Laurie rolls his eyes. "Yeah, well, you want 'writer' to be your primary job description, it kind of has to pay the bills."
She laughs, and they settle into familiar, comfortable silence. He hums a melody he's been working on as he finishes unpacking the groceries, phone still pressed between his ear and his shoulder.
"So you don't think I'm a sellout."
"Jo - " he reaches up to grip his phone tight, as if by sheer force he can reach out across the Atlantic and reassure her. "Look. You rework the character, you cut out the bits of the plot they don't like, whatever. Details. But with what's left, at its core - is it still the story you want to tell?"
"I...yes," she says, slow and soft; then again, louder: "Yes."
"There you go," he says. "That doesn't sound like selling out to me. I meant what I said, Jo. You could write anything, even kinky romance novels - if it's the story you want to tell, I'm there. It doesn't matter if other people think it's silly or stupid - if it's what you want to do, then that's all that matters."
Jo huffs into the phone again, but this time it sounds more like a laugh. "When did you get so sage, Theodore Laurence?"

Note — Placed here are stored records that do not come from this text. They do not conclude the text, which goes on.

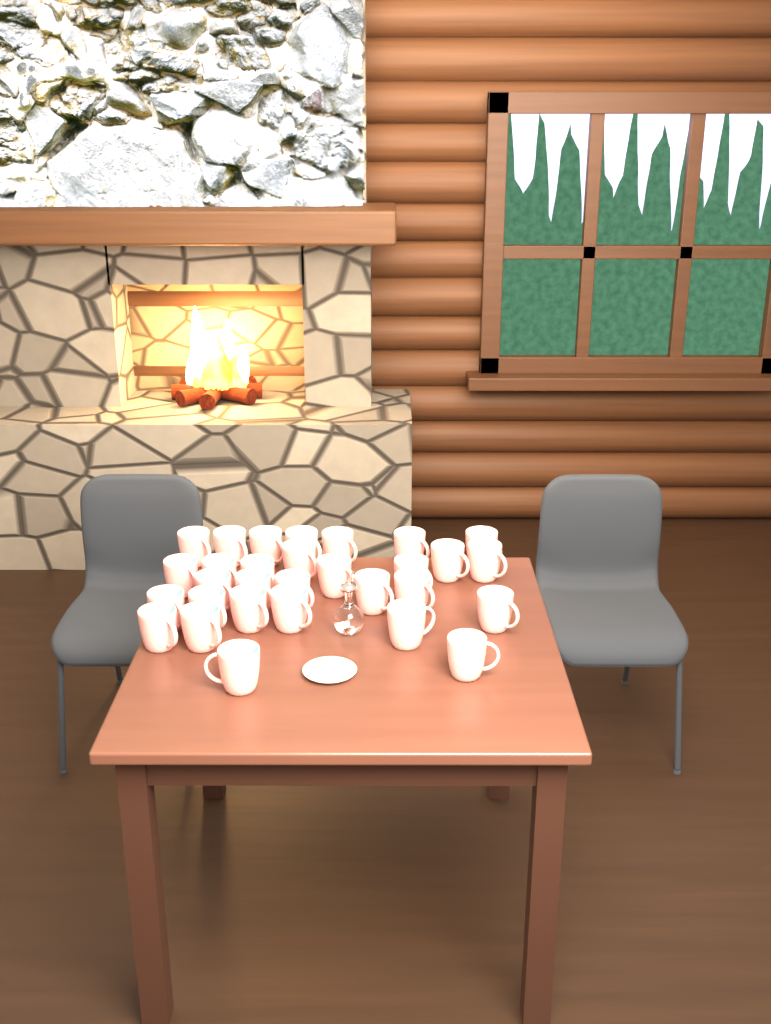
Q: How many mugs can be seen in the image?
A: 30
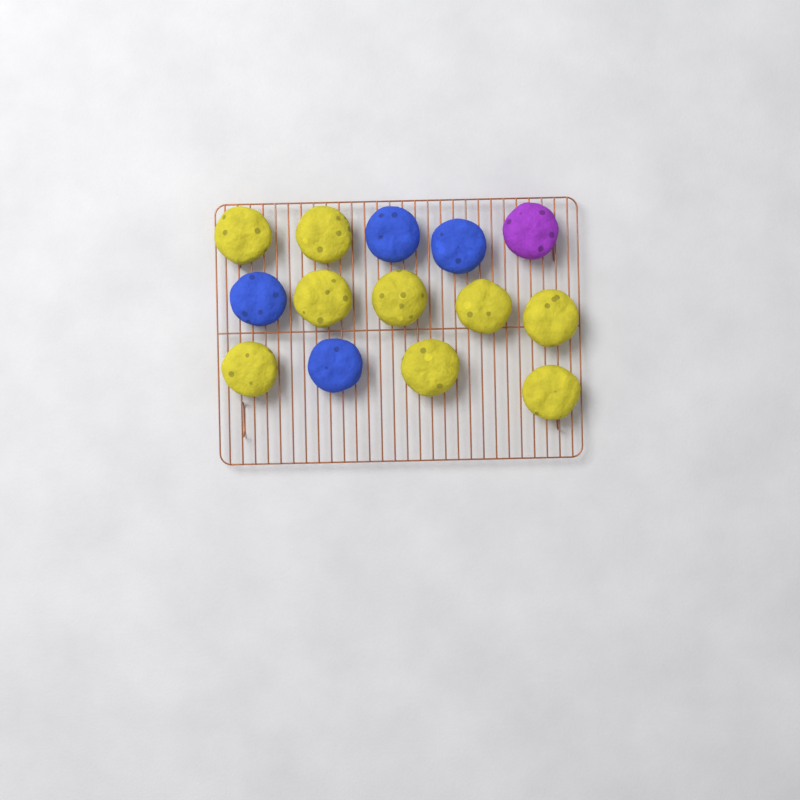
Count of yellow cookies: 9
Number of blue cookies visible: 4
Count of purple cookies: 1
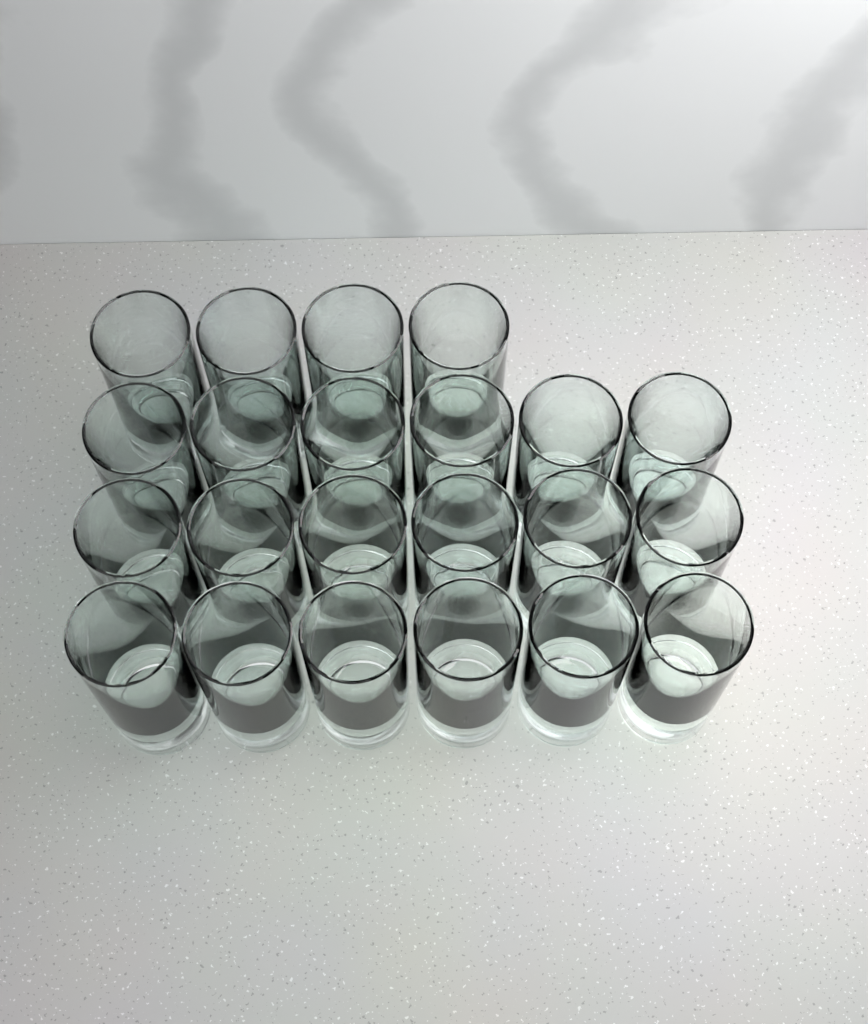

"Must be the water here," Laurie says cheerfully, leaning against the counter. "Full of centuries of knowledge and culture."
She only hums at that, clearly distracted, and they fall back into that easy silence. He closes his eyes, imagines her now: sprawled out on her bed, brow furrowed, tapping the end of her pen on her lip as she considers what he's said. It's so familiar that he has to smile.
*
A few hours later, Laurie's sitting in his grandfather's office, waiting for him to finish reading his proposal for an account, grateful for the distraction when his tablet beeps with an alert. His heart skips when he sees that it's an e-mail from her: no subject, no message, nothing but an attachment that he taps at so forcefully it makes a sound loud enough for Grandfather to glance up at him.
It's likely that Grandfather can't even understand his sorry, muttered as he stares in confusion at the document that's popped up on his screen. It looks like an assignment for school, a couple of questions followed by short essay answers. He's about to reply asking if she attached the wrong file, when he actually reads a sentence, and his breath hitches in his chest.
After graduation, I want to Teach for America.
It's not the kind of writing Jo usually sends him, but he knows it's just as important, just as personal, just as close to her heart. Just as big of a leap of faith to show it to him first, just as honest a glimpse of what she hides beneath her fearless facade, and Laurie nearly knocks over his chair in his rush to prove to her that her trust hasn't been misplaced again.
Her number's already dialed before he even reaches the door, calling out an apology to his long-suffering grandfather.